→ **The problem**
This exercise calls for printing every record exactly once more.

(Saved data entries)
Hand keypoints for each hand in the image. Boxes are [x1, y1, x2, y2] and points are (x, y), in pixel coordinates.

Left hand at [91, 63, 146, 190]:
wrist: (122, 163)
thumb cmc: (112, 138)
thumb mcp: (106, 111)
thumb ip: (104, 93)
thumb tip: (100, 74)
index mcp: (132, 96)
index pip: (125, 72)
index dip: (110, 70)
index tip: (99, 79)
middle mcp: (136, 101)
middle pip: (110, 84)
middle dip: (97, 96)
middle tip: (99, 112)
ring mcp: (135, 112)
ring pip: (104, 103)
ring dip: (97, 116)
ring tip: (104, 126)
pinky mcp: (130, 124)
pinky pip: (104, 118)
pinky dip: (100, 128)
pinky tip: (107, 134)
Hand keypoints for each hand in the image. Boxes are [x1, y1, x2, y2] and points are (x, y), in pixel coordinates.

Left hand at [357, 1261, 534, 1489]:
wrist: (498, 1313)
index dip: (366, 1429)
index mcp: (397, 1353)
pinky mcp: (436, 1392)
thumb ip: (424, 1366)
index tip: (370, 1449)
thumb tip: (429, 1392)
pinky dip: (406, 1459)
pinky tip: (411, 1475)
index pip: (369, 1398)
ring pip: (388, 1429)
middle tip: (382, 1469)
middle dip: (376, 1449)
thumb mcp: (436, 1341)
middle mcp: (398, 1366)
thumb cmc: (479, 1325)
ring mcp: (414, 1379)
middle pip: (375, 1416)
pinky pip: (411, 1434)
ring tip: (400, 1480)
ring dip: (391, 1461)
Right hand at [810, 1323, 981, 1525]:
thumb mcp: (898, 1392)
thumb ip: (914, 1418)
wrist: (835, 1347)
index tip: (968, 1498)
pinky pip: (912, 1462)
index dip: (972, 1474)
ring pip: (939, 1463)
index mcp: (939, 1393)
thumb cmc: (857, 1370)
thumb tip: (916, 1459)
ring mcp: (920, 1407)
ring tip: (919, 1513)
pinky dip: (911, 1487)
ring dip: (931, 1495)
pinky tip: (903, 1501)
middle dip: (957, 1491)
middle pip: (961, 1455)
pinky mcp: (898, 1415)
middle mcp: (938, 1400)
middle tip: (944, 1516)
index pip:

→ **Answer for the task**
Hand keypoints for each hand in the image. Boxes are [x1, y1, x2, y2] and points are (x, y), in pixel coordinates.

Left hand at [91, 63, 146, 190]:
wrist: (122, 163)
thumb cmc: (112, 138)
thumb mcp: (106, 111)
thumb ip: (104, 93)
thumb tip: (100, 74)
index mcp: (132, 96)
index pip: (125, 72)
index dip: (110, 70)
index tip: (99, 79)
middle mcp: (136, 101)
middle pip: (110, 84)
middle dip: (97, 96)
middle tip: (99, 112)
ring mcp: (135, 112)
ring pip: (104, 103)
ring dip: (97, 116)
ring tip: (104, 126)
pinky mcp: (130, 124)
pinky pip: (104, 118)
pinky dip: (100, 128)
pinky tip: (107, 134)
Hand keypoints for each hand in the image. Boxes are [x1, y1, x2, y2] and points are (x, y), in pixel coordinates.

Left hand at [357, 1261, 534, 1489]:
wrist: (498, 1313)
index dip: (366, 1429)
index mcp: (397, 1353)
pinky mcp: (436, 1392)
thumb ip: (424, 1366)
index tip: (370, 1449)
thumb tip: (429, 1392)
pinky dip: (406, 1459)
pinky tip: (411, 1475)
index pip: (369, 1398)
ring pip: (388, 1429)
middle tip: (382, 1469)
middle dip: (376, 1449)
thumb mcp: (436, 1341)
middle mcp: (398, 1366)
thumb cmc: (479, 1325)
ring mcp: (414, 1379)
middle pip: (375, 1416)
pinky pip: (411, 1434)
ring tip: (400, 1480)
ring dip: (391, 1461)
Right hand at [810, 1323, 981, 1525]:
thumb mcp: (898, 1392)
thumb ip: (914, 1418)
wrist: (835, 1347)
index tip: (968, 1498)
pinky pip: (912, 1462)
index dip: (972, 1474)
ring pip: (939, 1463)
index mcp: (939, 1393)
thumb cmc: (857, 1370)
thumb tip: (916, 1459)
ring mcp: (920, 1407)
ring tip: (919, 1513)
pinky dip: (911, 1487)
ring dip: (931, 1495)
pinky tip: (903, 1501)
middle dip: (957, 1491)
middle pip: (961, 1455)
pinky mcp: (898, 1415)
middle mcp: (938, 1400)
middle tip: (944, 1516)
index pip:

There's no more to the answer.